"You should remove all the men!" she said at the CAA meeting. Daphne Bramham was speaking about Bountiful, the Polygammy Capital of Canada. National Post calls the book, "Gripping, Illuminating and Infuriating." Much the same could be said about Daphne Bramham in person. She told an extraordinary tale though.
"The Secret Lives of Saints - Child Brides and Lost Boys in Canada's Polygamous Mormon Sect" published by Random House, 2008 was her first book. Already a National Bestseller and nominated for 4 literary awards it wasn't an easy write for this Vancouver Sun Columnist and 30 year journalist. Tasked by the paper to cover the Utah rape trial of Warren Jeffs, "the fugitive prophet" she was deadlined by Random House to have proofs read during the same trial. The extent of her research and the number of interviews that went into it alone make the book a must read on this literally hot topic. It's clearly not just about Bountiful. Sharing the unpublished material in her talk much as she does in her blog, Think Tank, she told of the hypocricy of Canada condemning the human rights abuses of the Taliban in a foreign country while turning a blind eye to what goes on publicly outside Creston, British Columbia. I've bought the book and reading it I"m envious of the hard hitting journalist style that propells the story while giving us all the facts. As an author she had to share the costs with Random House to have a lawyer read the book. In the end it was all poet Jean Kay could do to bring a fast and furious question and answer session to an end so she could thank Daphne Branham on behalf of the CAA.

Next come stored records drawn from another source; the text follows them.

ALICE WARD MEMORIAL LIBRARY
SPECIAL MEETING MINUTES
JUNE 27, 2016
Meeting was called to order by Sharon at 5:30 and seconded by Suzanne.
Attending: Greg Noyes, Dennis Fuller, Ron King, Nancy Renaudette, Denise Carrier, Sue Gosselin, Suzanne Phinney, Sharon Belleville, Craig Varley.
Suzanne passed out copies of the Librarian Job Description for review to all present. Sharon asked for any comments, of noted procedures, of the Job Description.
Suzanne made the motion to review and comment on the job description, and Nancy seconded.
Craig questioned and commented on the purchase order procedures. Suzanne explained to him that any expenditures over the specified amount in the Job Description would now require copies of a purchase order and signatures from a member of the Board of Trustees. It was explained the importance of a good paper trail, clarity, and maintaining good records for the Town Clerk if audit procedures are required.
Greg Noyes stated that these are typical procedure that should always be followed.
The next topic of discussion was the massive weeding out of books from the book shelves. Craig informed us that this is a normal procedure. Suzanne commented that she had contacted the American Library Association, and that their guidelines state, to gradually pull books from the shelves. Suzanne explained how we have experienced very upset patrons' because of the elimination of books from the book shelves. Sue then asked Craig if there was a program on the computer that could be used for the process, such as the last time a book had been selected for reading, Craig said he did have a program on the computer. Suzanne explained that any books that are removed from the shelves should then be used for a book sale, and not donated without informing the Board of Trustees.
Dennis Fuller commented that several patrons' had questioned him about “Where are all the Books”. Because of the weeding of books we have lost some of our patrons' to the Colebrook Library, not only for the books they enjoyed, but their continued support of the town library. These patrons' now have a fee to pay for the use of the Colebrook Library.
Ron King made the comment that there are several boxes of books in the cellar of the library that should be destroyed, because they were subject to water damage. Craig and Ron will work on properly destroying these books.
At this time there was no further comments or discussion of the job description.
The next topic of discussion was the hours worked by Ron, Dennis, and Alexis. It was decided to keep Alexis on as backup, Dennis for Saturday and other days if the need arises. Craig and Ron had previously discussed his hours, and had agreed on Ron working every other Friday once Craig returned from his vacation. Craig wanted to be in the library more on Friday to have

After, it was just great to meet with all the other authors and hear how they were progressing. Arriving late I'd been glad that Cathy Barzo was there to catch me up. Mackay has his book out to publishers. He commented on my 'dramatic' late entrance. Craig McLachlan arriving minutes later, no doubt waiting for the right moment, upstaged me. Bernice (Colour of Words) was reading something about dead people she recommended. I've only a ghost of a title so must email her for it's resurrection. Margaret (Just Mary) and Perry from "Our" writer's circle made me feel all Bloomsbury when outsiders shared they'd heard great things about "Our" writer's circle. Nuttall-Smith had his book about 10th century meso american priests and warriors out to the reader. I told him how much I admired his painting. He said he might have prints out for the next CAA auction. Dalton was at the door so I could tell him we'd been reading his nautical adventure book, Baychimo, on my sailboat. There were dozens more there but I've forgotten their names because I haven't yet read their books.